The Tendo team was commissioned by the London Prisons Mission to co-ordinate the Safe Homes for Women Leaving Prisons initiative and engage with the Government to bring in measures to ensure every woman leaving prison was released into safe and secure accommodation.

Our Strategy 

We implemented a programme of media and political engagement to build awareness of the initiative’s calls for action amongst key decision-makers. This included media sell-in, identifying powerful case studies and utilising new data to secure coverage in BBC News, The Independent, The Mirror, Evening Standard, iNews, and more.

Through our political engagement, we secured a parliamentary debate on support for women leaving prison, attended by MPs across the political divide, and organised a parliamentary drop-in event, attended by cross-party parliamentarians, including the then-Minister for Prisons and Probation Alex Chalk MP. We organised a further virtual drop-in event, joined by attendees, including Ellie Reeves, then-Shadow Minister for Prisons and Probation and Sarah Owens, then-Shadow Minister for Rough Sleeping and Homelessness.

Tendo collaborated with key stakeholders to spotlight examples of best practices across non-profit organisations and local authorities as models for replication. Tendo also co-ordinated a Safe Homes declaration, signed by leading charities and organisations calling on Government action to address the crisis and delivered to the Secretaries of State at the Ministry of Justice and Department for Levelling Up.

The Results

Our engagement with the London Mayor’s Office for Policing and Crime (MOPAC) and the London Assembly, led to a plenary motion calling for better support for women leaving prison to prevent a cycle of homelessness and reoffending unanimously passed by Assembly members.

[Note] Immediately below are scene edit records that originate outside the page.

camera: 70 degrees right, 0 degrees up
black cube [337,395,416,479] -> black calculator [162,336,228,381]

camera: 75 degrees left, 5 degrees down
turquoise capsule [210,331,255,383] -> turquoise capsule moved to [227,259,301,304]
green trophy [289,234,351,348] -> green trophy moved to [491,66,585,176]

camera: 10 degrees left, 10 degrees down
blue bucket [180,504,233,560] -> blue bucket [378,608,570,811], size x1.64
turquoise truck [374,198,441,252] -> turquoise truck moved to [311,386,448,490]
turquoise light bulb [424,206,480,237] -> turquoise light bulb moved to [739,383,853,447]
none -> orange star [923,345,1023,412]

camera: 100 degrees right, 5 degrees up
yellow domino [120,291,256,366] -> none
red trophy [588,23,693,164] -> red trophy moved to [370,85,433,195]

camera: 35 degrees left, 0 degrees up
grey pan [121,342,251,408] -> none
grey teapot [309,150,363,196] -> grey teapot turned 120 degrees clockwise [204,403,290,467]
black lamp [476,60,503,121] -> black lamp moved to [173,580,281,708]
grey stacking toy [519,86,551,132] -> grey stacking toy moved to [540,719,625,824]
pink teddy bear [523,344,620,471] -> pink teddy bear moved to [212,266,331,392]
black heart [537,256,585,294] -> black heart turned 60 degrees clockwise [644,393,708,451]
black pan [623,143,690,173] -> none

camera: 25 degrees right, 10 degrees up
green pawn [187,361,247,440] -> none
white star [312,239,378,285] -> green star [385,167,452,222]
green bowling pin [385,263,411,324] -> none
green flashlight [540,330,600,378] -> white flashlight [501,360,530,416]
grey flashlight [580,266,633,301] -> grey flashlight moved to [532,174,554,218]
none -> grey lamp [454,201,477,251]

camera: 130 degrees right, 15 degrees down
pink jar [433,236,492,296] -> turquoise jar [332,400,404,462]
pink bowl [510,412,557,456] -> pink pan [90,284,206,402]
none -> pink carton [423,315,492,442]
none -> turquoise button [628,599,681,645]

While there is much more to be done in this space, we were delighted that the UK Government took action to increase the ‘discharge grant’ for prison leavers for the first time in 25 years, a first step to improving outcomes for vulnerable prison leavers. Furthermore, the Government updated its Accommodation Guidance to provide a clearer understanding of accommodation outcomes and has encouraged prisons to record planned accommodation outcomes 3 months in advance to allow time to identify and support women at risk of homelessness.